North Korea is one of the world’s few remaining examples of a dynasty, in which significant government power passes from one relative to another. Here are some of the others:

Morocco

The sovereign of this North African land is King Hassan II, who succeeded his father, Mohammed V, in 1961 . . . Heir to the throne is Hassan’s son, Crown Prince Sidi Mohammed . . . Morocco is a constitutional monarchy, with the crown normally passing to the king’s eldest son . . . Political power is highly centralized; the monarch serves as commander in chief, appoints the prime minister and can declare a state of emergency and dissolve the elected Chamber of Representatives.

Jordan

King Hussein, crowned in 1953, inherited power after the assassination of his grandfather, Abdullah, and the deposition of his father, Talal . . . Hussein’s designated heir is his brother, Crown Prince Hassan . . . Under the constitution, executive power is centered in the monarch, who is also armed forces commander . . . He names the prime minister and Cabinet, orders general elections, approves laws and can dissolve the National Assembly.

Saudi Arabia

The current ruler, King Fahd, assumed the throne in 1982 after the death of his half-brother, Khaled . . . He is the fourth member of the House of Saud to rule the desert kingdom since the dynasty was founded by Ibn Saud in 1932 . . . Fahd’s half-brother, Crown Prince Abdullah, is heir . . . Saudi Arabia is a traditional monarchy with all power ultimately vested in the king . . . No national elections have been held, there are no political parties, and legislation is by royal decree.

Brunei

Brunei, a former British protectorate consisting of two enclaves on the island of Borneo, is ruled by Sultan Muda Hassanal Bolkiah, crowned in 1968 following the abdication of his father . . . The crown is expected to pass to his son . . . The sultan, who is also prime minister and defense minister, appoints the legislature . . . The oil-rich sultanate has one of the world’s highest per-capita incomes . . . Much of the constitution has been suspended since 1962; political parties are largely inactive.

- _Work item_:
Reproduce the passage on ruling dynasties word for word, starting at the words "North Korea is" and stopping after "Chamber of Representatives.". Work only from the passage on ruling dynasties.

- _Stored data_:

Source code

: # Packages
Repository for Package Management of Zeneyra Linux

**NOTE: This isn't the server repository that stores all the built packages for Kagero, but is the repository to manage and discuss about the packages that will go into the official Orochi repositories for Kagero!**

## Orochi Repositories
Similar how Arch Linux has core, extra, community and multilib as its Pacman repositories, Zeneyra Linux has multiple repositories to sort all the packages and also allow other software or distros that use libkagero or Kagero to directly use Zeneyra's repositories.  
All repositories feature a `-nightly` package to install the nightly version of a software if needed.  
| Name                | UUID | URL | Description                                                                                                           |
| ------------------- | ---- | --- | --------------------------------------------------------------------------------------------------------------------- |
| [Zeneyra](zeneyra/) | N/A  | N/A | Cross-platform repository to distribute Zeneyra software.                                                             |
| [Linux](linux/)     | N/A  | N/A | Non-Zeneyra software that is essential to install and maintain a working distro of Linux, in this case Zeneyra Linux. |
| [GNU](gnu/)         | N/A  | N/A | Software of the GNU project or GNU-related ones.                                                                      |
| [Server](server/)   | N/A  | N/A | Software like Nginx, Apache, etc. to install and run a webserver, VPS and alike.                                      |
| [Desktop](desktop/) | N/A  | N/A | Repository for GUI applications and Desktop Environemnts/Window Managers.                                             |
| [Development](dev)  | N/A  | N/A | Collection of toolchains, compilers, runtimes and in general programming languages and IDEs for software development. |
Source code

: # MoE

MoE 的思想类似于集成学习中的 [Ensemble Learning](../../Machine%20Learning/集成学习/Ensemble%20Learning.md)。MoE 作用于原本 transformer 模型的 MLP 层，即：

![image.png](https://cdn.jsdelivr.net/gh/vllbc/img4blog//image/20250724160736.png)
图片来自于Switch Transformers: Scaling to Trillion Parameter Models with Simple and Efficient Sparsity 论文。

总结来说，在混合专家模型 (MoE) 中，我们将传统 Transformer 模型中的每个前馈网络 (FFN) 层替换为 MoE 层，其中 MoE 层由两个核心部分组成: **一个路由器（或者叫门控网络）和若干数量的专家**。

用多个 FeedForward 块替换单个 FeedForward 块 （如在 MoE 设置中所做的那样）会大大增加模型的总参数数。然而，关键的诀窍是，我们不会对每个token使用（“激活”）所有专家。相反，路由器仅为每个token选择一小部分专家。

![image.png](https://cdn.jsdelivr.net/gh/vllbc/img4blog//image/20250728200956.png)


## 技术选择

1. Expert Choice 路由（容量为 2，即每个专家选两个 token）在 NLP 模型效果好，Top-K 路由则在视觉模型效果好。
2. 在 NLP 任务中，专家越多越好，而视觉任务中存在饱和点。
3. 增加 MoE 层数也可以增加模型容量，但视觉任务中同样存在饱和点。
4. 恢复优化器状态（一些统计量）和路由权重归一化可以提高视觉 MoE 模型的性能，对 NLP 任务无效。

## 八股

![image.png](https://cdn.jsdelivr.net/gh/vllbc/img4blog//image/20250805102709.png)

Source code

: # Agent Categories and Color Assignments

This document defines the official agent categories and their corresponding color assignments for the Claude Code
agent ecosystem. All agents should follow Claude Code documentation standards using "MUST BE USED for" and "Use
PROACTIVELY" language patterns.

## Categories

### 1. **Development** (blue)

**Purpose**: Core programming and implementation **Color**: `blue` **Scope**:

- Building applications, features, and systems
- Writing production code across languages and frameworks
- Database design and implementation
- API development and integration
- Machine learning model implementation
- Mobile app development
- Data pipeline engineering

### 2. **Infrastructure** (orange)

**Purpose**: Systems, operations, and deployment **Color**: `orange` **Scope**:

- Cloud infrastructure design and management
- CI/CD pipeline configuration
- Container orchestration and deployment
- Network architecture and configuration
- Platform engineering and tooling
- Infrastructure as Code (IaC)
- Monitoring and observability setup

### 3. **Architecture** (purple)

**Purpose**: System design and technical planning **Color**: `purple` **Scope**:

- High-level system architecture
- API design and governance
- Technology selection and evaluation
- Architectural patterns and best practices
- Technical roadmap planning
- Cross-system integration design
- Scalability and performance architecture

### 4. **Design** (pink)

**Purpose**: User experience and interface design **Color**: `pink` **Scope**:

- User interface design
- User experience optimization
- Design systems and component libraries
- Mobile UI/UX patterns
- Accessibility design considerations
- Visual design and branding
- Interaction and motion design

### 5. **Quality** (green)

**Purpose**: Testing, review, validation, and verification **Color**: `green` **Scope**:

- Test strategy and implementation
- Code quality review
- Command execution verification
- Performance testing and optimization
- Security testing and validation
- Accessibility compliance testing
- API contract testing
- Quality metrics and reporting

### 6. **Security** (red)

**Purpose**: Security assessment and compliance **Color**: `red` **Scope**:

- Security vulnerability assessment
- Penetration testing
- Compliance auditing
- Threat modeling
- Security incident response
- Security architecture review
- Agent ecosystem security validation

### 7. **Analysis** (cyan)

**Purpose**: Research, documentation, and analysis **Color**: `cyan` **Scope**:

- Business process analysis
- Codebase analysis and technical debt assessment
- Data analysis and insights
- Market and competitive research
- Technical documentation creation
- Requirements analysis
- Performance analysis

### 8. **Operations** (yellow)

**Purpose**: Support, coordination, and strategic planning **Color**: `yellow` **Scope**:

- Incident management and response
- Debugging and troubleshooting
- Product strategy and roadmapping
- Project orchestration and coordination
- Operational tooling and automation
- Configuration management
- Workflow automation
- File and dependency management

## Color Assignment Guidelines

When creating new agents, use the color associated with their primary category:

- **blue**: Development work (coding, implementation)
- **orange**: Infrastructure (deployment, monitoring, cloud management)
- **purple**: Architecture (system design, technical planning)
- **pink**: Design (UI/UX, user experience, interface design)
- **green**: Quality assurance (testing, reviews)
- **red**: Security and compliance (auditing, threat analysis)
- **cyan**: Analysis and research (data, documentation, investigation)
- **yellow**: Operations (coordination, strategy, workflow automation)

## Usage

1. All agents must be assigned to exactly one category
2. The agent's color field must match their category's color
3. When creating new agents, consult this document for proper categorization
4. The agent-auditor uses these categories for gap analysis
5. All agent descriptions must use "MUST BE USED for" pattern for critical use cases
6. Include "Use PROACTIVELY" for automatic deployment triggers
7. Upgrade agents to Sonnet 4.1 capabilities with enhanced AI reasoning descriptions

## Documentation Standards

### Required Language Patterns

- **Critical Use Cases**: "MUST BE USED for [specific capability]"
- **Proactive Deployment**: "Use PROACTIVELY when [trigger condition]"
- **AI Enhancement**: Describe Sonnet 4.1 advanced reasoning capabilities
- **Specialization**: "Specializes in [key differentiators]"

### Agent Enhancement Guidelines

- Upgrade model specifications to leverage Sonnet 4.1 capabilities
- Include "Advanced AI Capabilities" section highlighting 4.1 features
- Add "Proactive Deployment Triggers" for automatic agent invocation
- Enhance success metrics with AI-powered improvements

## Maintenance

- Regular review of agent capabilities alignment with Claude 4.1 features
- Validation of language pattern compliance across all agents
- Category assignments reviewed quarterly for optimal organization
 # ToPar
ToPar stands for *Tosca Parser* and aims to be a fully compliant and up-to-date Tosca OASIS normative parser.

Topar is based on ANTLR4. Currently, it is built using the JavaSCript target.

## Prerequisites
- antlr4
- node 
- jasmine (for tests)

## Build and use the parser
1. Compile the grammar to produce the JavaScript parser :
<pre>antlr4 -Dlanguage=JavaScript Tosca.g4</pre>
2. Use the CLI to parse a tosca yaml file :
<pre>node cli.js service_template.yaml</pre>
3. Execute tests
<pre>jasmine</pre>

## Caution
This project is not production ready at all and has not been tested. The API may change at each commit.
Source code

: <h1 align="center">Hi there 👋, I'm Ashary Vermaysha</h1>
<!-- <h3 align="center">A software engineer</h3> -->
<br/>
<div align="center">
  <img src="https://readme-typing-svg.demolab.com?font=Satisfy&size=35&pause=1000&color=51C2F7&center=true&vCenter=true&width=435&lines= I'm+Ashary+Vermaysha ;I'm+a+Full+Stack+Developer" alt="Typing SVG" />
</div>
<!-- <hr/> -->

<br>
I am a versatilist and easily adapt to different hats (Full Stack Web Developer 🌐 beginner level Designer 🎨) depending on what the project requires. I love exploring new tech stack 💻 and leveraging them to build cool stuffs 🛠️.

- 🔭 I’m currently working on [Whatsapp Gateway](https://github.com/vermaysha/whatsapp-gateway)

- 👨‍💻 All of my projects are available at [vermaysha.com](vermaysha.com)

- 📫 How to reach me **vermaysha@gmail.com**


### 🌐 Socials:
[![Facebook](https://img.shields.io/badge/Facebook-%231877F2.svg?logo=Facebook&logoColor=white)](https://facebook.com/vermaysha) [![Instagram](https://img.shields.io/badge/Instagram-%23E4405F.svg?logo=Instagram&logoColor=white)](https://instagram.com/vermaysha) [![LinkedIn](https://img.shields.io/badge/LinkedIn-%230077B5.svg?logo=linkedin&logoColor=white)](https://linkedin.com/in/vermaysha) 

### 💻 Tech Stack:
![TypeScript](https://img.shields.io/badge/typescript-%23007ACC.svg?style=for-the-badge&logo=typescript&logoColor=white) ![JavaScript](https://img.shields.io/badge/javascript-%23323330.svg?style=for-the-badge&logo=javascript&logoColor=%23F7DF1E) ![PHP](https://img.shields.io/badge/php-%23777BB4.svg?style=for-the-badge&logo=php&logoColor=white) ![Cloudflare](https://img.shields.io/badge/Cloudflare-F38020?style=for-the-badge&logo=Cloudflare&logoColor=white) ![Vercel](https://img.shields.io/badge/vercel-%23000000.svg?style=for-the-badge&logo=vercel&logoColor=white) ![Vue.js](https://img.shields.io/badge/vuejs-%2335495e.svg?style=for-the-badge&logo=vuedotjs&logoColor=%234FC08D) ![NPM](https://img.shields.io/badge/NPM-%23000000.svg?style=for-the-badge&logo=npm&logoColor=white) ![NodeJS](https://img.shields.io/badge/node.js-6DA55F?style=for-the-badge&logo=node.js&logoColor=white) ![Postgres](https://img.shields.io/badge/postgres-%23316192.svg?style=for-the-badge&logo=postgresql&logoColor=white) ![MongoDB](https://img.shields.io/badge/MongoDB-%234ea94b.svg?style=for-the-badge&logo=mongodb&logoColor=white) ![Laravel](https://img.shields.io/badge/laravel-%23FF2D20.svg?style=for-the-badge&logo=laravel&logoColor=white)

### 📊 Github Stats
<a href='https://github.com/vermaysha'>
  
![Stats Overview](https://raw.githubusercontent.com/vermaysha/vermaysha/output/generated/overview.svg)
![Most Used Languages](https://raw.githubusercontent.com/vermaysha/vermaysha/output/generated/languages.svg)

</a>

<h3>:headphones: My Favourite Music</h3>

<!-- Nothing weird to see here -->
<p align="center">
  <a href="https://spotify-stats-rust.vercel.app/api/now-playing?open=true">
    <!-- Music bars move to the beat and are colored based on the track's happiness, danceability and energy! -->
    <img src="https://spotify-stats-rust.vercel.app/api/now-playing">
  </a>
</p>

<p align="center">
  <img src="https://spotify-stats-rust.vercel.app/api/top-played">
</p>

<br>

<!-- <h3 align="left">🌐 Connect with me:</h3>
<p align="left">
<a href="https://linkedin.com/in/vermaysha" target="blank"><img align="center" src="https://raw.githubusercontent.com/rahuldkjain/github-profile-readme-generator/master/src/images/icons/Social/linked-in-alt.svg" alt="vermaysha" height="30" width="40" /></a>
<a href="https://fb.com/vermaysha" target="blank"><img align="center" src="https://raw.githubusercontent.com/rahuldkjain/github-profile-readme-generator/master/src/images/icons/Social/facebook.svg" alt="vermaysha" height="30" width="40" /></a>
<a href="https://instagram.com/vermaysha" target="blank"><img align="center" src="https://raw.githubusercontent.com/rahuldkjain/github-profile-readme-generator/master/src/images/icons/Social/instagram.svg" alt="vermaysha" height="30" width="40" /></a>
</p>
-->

- _Task solution_:
North Korea is one of the world’s few remaining examples of a dynasty, in which significant government power passes from one relative to another. Here are some of the others:

Morocco

The sovereign of this North African land is King Hassan II, who succeeded his father, Mohammed V, in 1961 . . . Heir to the throne is Hassan’s son, Crown Prince Sidi Mohammed . . . Morocco is a constitutional monarchy, with the crown normally passing to the king’s eldest son . . . Political power is highly centralized; the monarch serves as commander in chief, appoints the prime minister and can declare a state of emergency and dissolve the elected Chamber of Representatives.